*** INPUT Section Begins ***
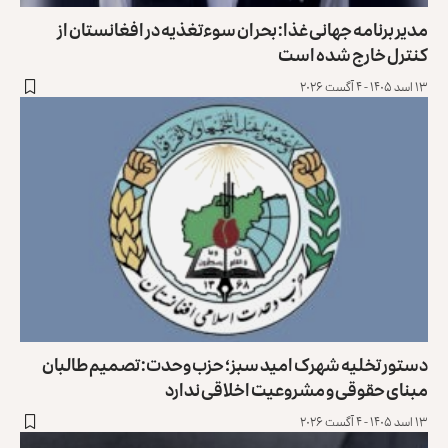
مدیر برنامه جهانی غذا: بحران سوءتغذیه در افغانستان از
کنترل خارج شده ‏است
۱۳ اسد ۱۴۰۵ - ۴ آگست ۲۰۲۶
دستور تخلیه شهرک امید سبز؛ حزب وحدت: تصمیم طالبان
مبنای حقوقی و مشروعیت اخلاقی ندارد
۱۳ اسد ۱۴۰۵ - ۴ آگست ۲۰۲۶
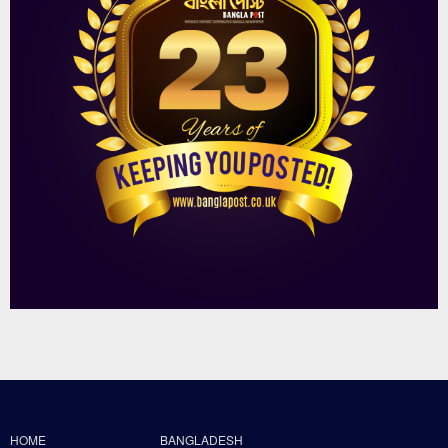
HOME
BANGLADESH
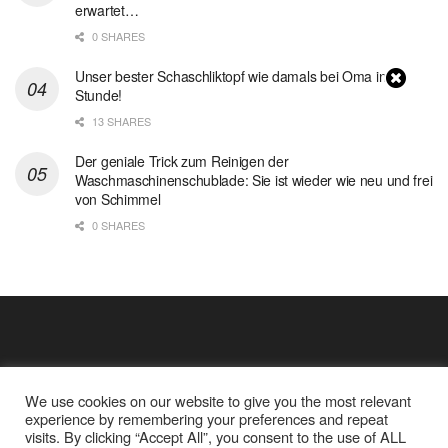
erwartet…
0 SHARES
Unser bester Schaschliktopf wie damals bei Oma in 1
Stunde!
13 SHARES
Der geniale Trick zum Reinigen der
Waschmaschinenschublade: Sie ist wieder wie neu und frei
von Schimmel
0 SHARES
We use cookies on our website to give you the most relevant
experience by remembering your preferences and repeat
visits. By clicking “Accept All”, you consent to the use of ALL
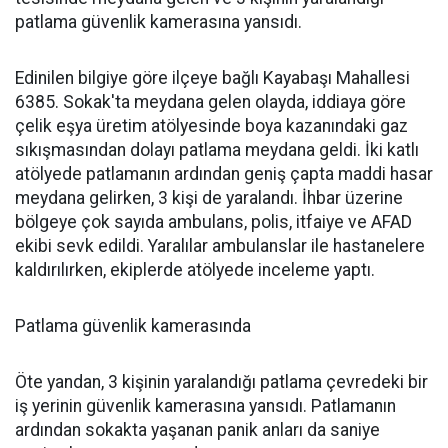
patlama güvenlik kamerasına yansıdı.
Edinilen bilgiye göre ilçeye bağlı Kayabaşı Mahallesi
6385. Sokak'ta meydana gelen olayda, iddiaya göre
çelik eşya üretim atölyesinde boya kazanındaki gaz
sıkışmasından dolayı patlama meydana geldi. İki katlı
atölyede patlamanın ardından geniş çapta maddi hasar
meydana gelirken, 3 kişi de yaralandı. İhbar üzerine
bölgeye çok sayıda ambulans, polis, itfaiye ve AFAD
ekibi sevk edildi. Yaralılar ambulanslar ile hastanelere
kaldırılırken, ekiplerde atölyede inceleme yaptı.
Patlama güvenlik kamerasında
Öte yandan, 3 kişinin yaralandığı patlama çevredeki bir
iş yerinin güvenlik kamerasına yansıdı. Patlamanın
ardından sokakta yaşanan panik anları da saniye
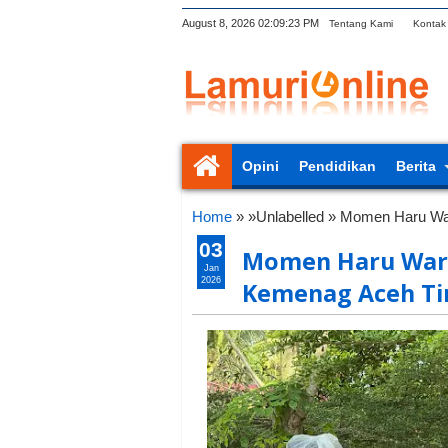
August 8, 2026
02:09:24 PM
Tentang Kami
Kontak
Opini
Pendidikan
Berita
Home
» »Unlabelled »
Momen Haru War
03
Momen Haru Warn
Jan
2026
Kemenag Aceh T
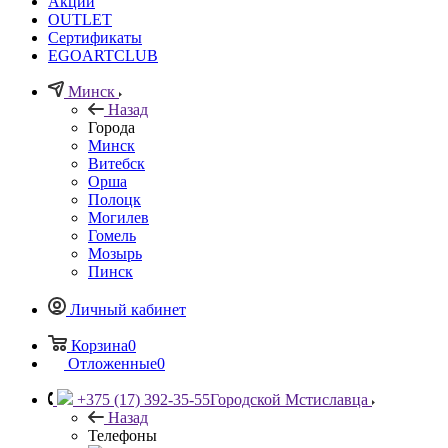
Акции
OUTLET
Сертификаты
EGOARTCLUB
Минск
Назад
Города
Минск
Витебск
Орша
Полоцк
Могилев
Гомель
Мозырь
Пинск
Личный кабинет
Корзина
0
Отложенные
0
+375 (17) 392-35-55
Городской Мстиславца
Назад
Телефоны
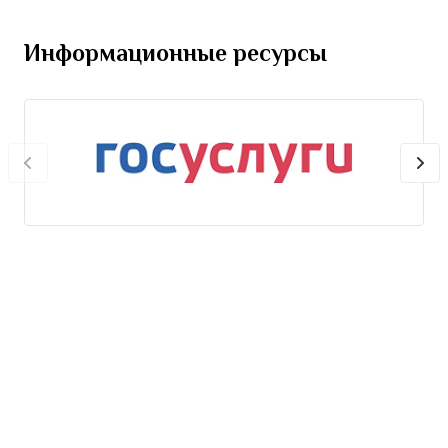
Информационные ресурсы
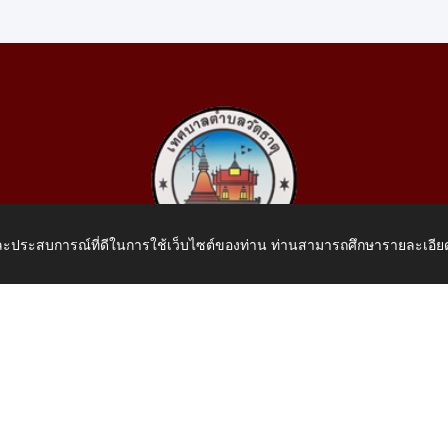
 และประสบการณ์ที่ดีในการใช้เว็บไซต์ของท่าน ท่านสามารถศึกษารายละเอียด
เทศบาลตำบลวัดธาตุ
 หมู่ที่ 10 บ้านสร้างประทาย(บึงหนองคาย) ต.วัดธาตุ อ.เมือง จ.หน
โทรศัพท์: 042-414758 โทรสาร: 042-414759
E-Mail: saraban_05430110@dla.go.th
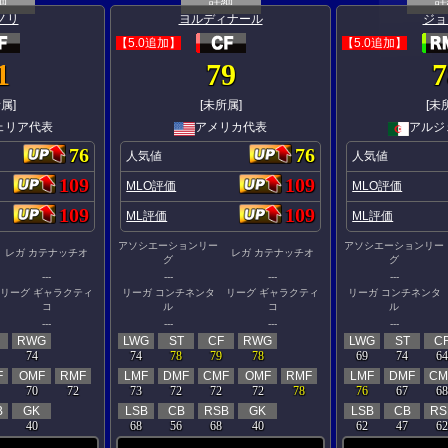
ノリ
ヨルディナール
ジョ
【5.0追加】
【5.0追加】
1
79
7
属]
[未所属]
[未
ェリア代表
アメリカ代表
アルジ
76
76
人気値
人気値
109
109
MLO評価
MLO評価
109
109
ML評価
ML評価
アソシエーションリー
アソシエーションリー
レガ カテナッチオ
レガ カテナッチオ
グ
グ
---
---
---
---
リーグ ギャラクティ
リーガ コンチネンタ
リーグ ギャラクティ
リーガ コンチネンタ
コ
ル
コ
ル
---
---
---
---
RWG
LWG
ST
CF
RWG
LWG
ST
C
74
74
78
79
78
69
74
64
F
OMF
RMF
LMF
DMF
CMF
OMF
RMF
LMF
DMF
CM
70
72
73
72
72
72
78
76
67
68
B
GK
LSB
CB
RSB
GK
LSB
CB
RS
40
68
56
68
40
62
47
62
*** INPUT Section Ends ***
TASK PROMPT
Output the entries above exactly. Do not include the pictures.

ANSWER SECTION
مدیر برنامه جهانی غذا: بحران سوءتغذیه در افغانستان از
کنترل خارج شده ‏است
۱۳ اسد ۱۴۰۵ - ۴ آگست ۲۰۲۶
دستور تخلیه شهرک امید سبز؛ حزب وحدت: تصمیم طالبان
مبنای حقوقی و مشروعیت اخلاقی ندارد
۱۳ اسد ۱۴۰۵ - ۴ آگست ۲۰۲۶
HOME
BANGLADESH
erwartet…
0 SHARES
Unser bester Schaschliktopf wie damals bei Oma in 1
Stunde!
13 SHARES
Der geniale Trick zum Reinigen der
Waschmaschinenschublade: Sie ist wieder wie neu und frei
von Schimmel
0 SHARES
We use cookies on our website to give you the most relevant
experience by remembering your preferences and repeat
visits. By clicking “Accept All”, you consent to the use of ALL
patlama güvenlik kamerasına yansıdı.
Edinilen bilgiye göre ilçeye bağlı Kayabaşı Mahallesi
6385. Sokak'ta meydana gelen olayda, iddiaya göre
çelik eşya üretim atölyesinde boya kazanındaki gaz
sıkışmasından dolayı patlama meydana geldi. İki katlı
atölyede patlamanın ardından geniş çapta maddi hasar
meydana gelirken, 3 kişi de yaralandı. İhbar üzerine
bölgeye çok sayıda ambulans, polis, itfaiye ve AFAD
ekibi sevk edildi. Yaralılar ambulanslar ile hastanelere
kaldırılırken, ekiplerde atölyede inceleme yaptı.
Patlama güvenlik kamerasında
Öte yandan, 3 kişinin yaralandığı patlama çevredeki bir
iş yerinin güvenlik kamerasına yansıdı. Patlamanın
ardından sokakta yaşanan panik anları da saniye
August 8, 2026
02:09:24 PM
Tentang Kami
Kontak
Opini
Pendidikan
Berita
Home
» »Unlabelled »
Momen Haru War
03
Momen Haru Warn
Jan
2026
Kemenag Aceh T
Акции
OUTLET
Сертификаты
EGOARTCLUB
Минск
Назад
Города
Минск
Витебск
Орша
Полоцк
Могилев
Гомель
Мозырь
Пинск
Личный кабинет
Корзина
0
Отложенные
0
+375 (17) 392-35-55
Городской Мстиславца
Назад
Телефоны
Информационные ресурсы
 และประสบการณ์ที่ดีในการใช้เว็บไซต์ของท่าน ท่านสามารถศึกษารายละเอียด
เทศบาลตำบลวัดธาตุ
 หมู่ที่ 10 บ้านสร้างประทาย(บึงหนองคาย) ต.วัดธาตุ อ.เมือง จ.หน
โทรศัพท์: 042-414758 โทรสาร: 042-414759
E-Mail: saraban_05430110@dla.go.th
ノリ
ヨルディナール
ジョ
【5.0追加】
【5.0追加】
1
79
7
属]
[未所属]
[未
ェリア代表
アメリカ代表
アルジ
76
76
人気値
人気値
109
109
MLO評価
MLO評価
109
109
ML評価
ML評価
アソシエーションリー
アソシエーションリー
レガ カテナッチオ
レガ カテナッチオ
グ
グ
---
---
---
---
リーグ ギャラクティ
リーガ コンチネンタ
リーグ ギャラクティ
リーガ コンチネンタ
コ
ル
コ
ル
---
---
---
---
RWG
LWG
ST
CF
RWG
LWG
ST
C
74
74
78
79
78
69
74
64
F
OMF
RMF
LMF
DMF
CMF
OMF
RMF
LMF
DMF
CM
70
72
73
72
72
72
78
76
67
68
B
GK
LSB
CB
RSB
GK
LSB
CB
RS
40
68
56
68
40
62
47
62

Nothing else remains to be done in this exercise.